▸ **Written task 1**
Answer these questions from the article on the House Republican push for a vote rejecting BDS, one line per answer:
(a) Who introduced the House companion bill, and under what number?
(b) How many signatures must Republicans collect, and at least how many of them must come from Democrats?
(c) At what event did Speaker Nancy Pelosi and Majority Leader Steny Hoyer condemn BDS?
▸ **Written task 2**
Continue the article on the House Republican push for a vote rejecting BDS from where it stops.

▸ **Text excerpt**

[Start]

House Republican move for a vote on rejecting BDS

PHOTO: REUTERS


House Republicans are working towards a vote rejecting the Boycott, Divestment and Sanctions movement against Israel, in an effort to get around Democrats stalling on bringing key Israel legislation to the floor.

Minority whip Steve Scalise (R-LA), along with Representatives Mike McCaul (R-TX), David Kustoff (R-TN) and Lee Zeldin (R-NY) introduced Wednesday a rule to discharge petition on the bill “Strengthening America’s Security in the Middle East.” which passed the Senate in February.

The House companion bill was introduced in January by Rep. McCaul as H.R. 336. There are at least four parts to the bill regarding America’s involvement in the Middle East.

The latest move by Republicans, called a “discharge petition”, is a savvy legislative tool that allows anyone to bring legislation for a vote if a majority of sponsors are collected. In May, Republicans will have to collect 218 signatures, at least 21 from Democrats, to bring the bill to a vote on the floor.

“The Senate responded quickly and decisively with appropriate legislation to counter the dangerous BDS movement, but Speaker Pelosi has refused to bring this bipartisan bill to the House Floor and House Democrats stood idly by as their colleagues made senseless anti-Semitic remarks,” said Whip Scalise in a statement. “We will not stand for radically anti-Israel progressives to hide behind Democrat leadership any longer. It is our duty to bring H.R. 336 to the floor so every American can know whether or not their representative stands with our greatest ally Israel.”

“Israel is our greatest ally in the Middle East and we must continue to do all we can to support and protect her. Movements like the Boycott, Divestment, and Sanctions campaign should be condemned on a bipartisan basis,” Rep. Kustoff said in a statement. “It is in the national security interest of the United States to combat anti-semitism around the world, and I hope my colleagues on both sides of the aisle can stand with me in combatting this hatred.”

House Democrats have publicly condemned BDS, most recently Speaker Nancy Pelosi (D-CA) and Majority Leader Steny Hoyer (D-MD) while speaking at the AIPAC Conference. But there has been little movement on bringing BDSrelated legislation to the house floor.

This includes a resolution putting Congress on record opposing and rejecting BDS, and a bill introduced by Rep. Ted Deutch (D-FL) last month, the “United States-Israel Cooperation Enhancement and Regional Security Act.”

Republicans, on the other hand, have seized on perceived fractures within the Democratic party, over anti-Israel comments made by  freshmen, progressive members Reps. Ilhan Omar (D-MN), Rashida Tlaib (D-MI) and Alexandria Ocasio-Cortez (D-NY).

[End]

▸ **Source excerpt**
[Start]

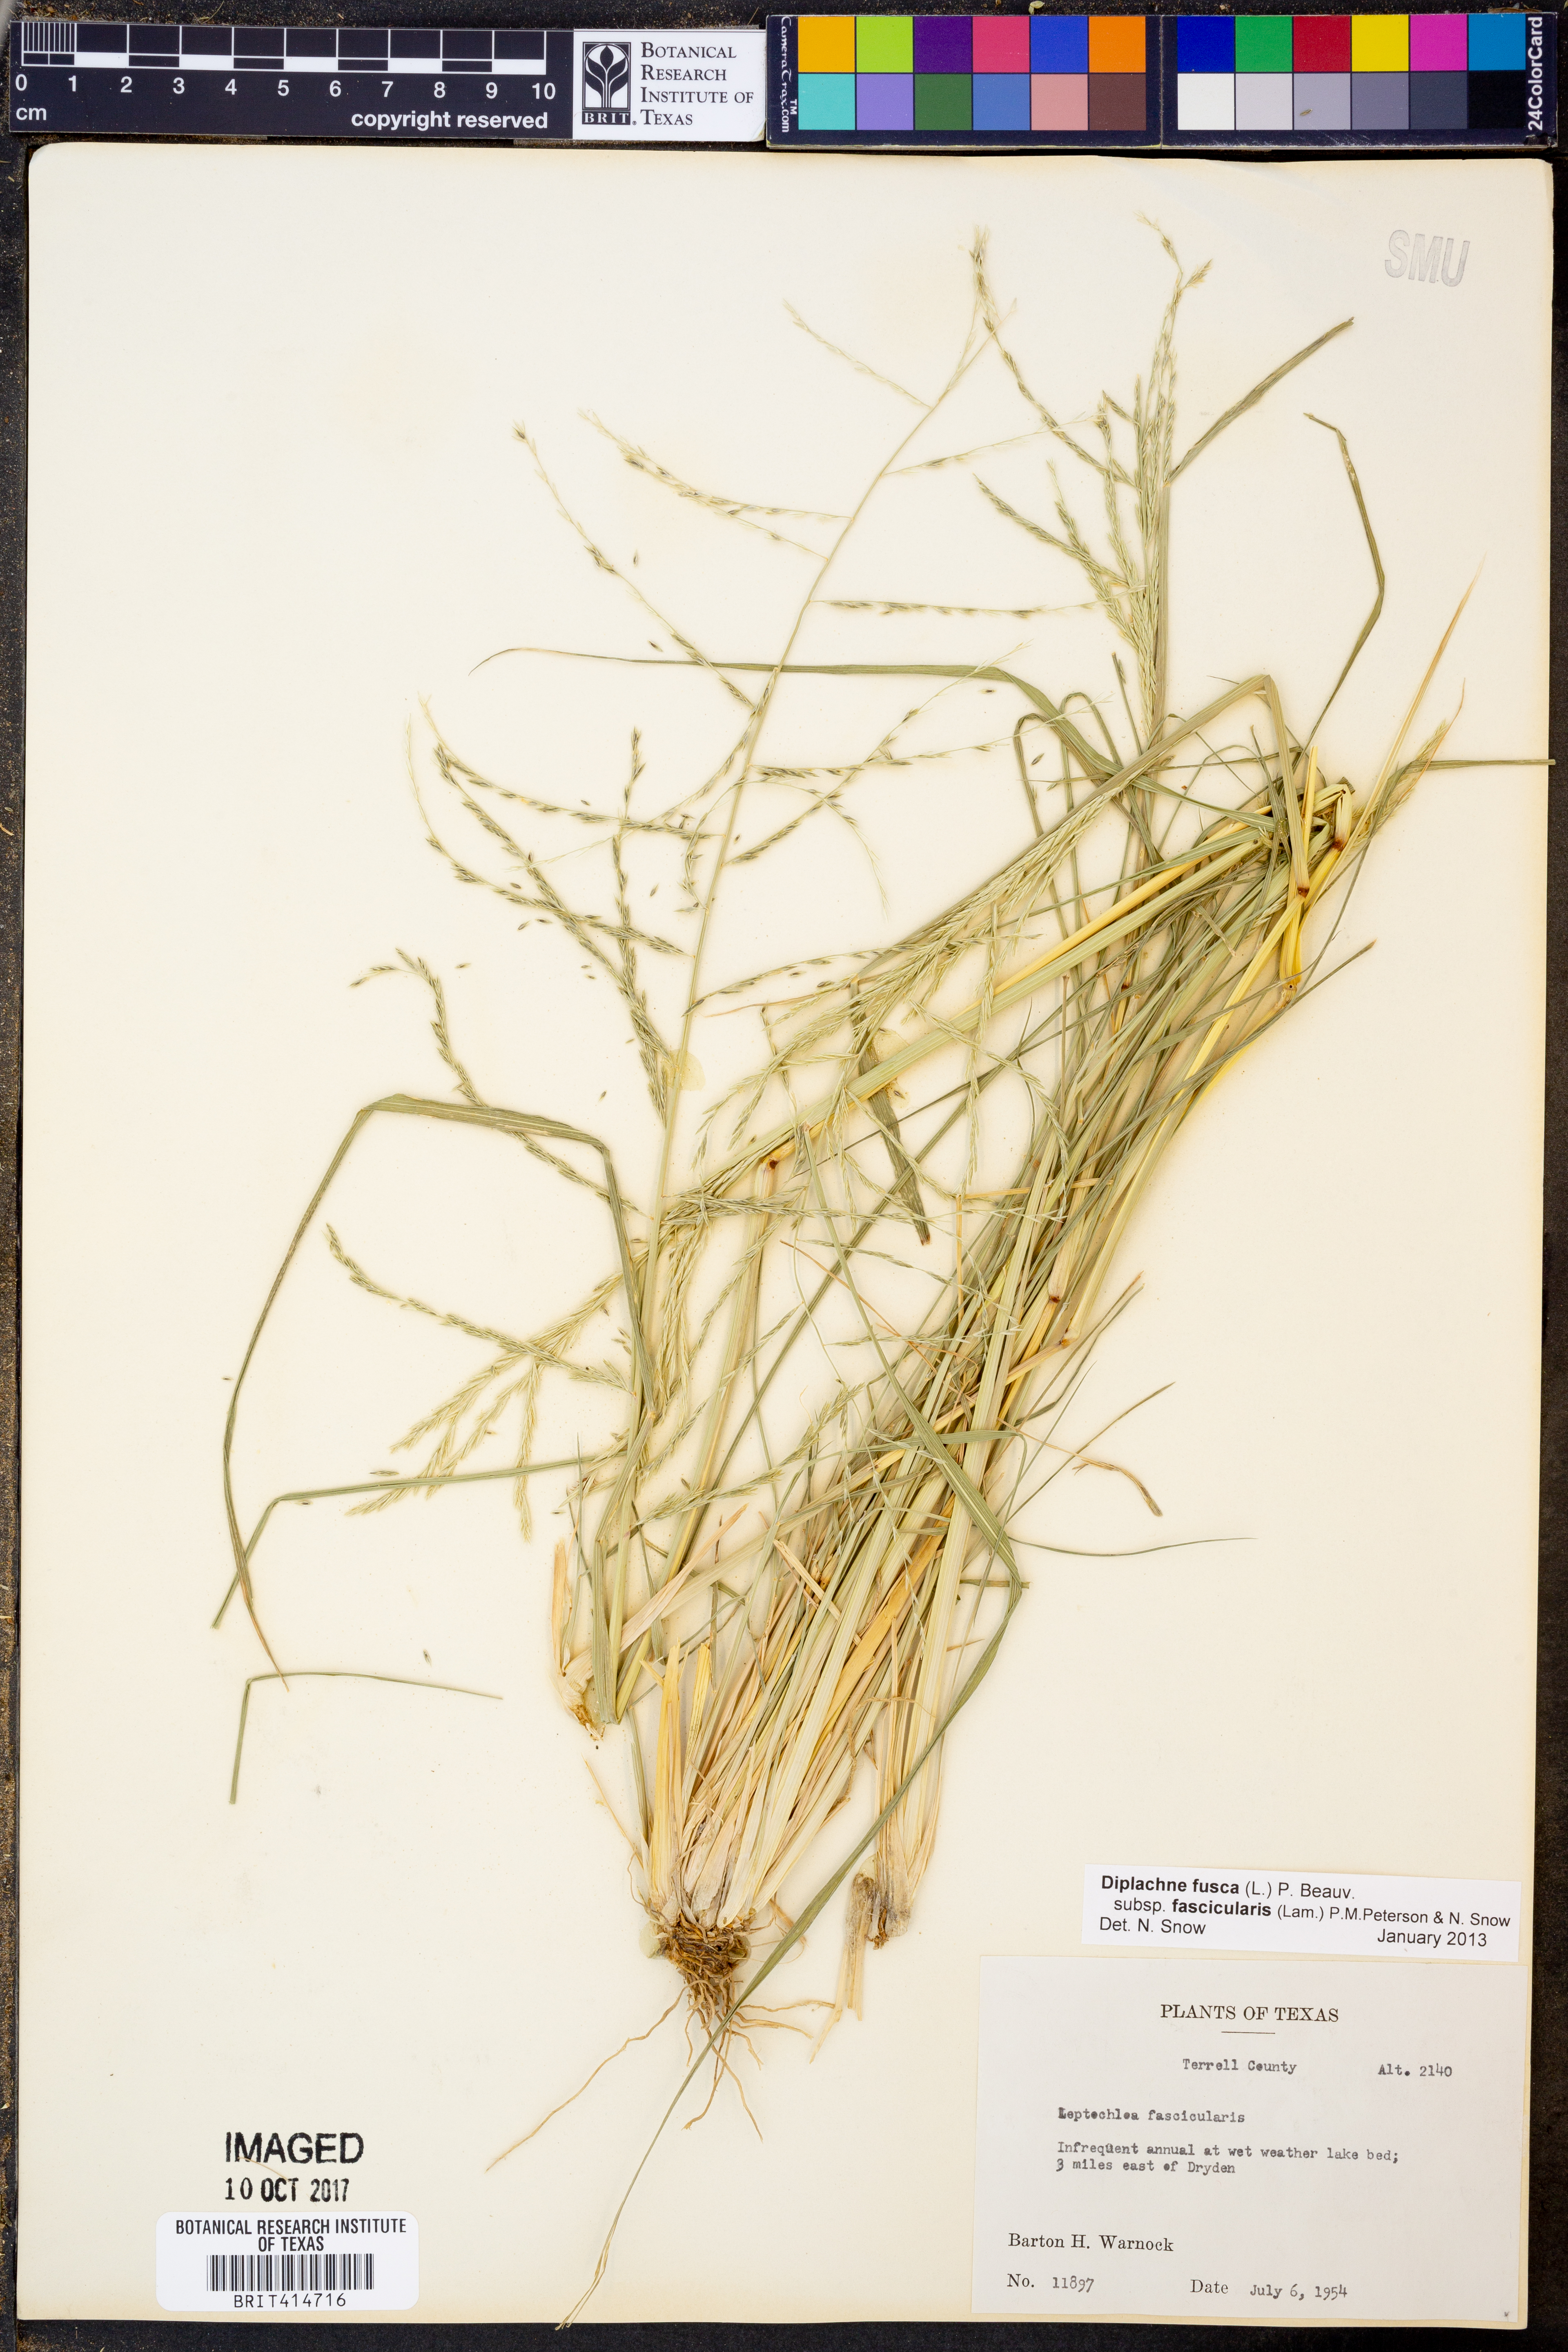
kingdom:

[End]

▸ **Task answer 1**
(a) Rep. McCaul introduced it as H.R. 336.
(b) They must collect 218 signatures, at least 21 from Democrats.
(c) At the AIPAC Conference.

▸ **Task answer 2**
Last week, Republicans failed to pass an amendment condemning BDS, attaching the resolution to a bill directing the end of U.S. involvement in the war in Yemen. All but five Democrats voted down the measure, called a motion to recommit, and criticized Republicans for playing politics with the bipartisan relationship on Israel.

“It should have passed, I think we ought to speak with on voice, unequivocally and unapologetically, that’s why I voted yes,” Rep. Brian Fitzpatrick (R-PA) told Jewish Insider.

“House Democrats are being held hostage by the radical left, refusing to stand against this hateful movement that seeks to delegitimize Israel,” Rep. Guy Reschenthaler (R-PA) said. “This shouldn’t be a partisan issue. We all need to stand firmly behind our ally.”

On the move to invoke the discharge  petition, Rep. Dan Crenshaw (R-TX) said it’s important for the House to acknowledge the threat of BDS as an antisemitic attack on Israel’s economy “not free speech.”

“You can¹t say you support Israel militarily and diplomatically, but are okay with BDS. You can¹t have it both ways,” he wrote in an email to Jewish Insider. “Unfortunately we’re seeing division in the traditional bipartisan support for the Jewish State. There is no reason we can’t do what we’ve historically done and work together on issues that affect Israel.”

AIPAC spokesman Marshall Wittman said that the organization is working with both parties to bring the bill to a successful vote.

“AIPAC strongly supported S.1 in the Senate. We are working on a bipartisan basis with the House and the relevant committee leadership to find a path forward to adopt each component of S.1.”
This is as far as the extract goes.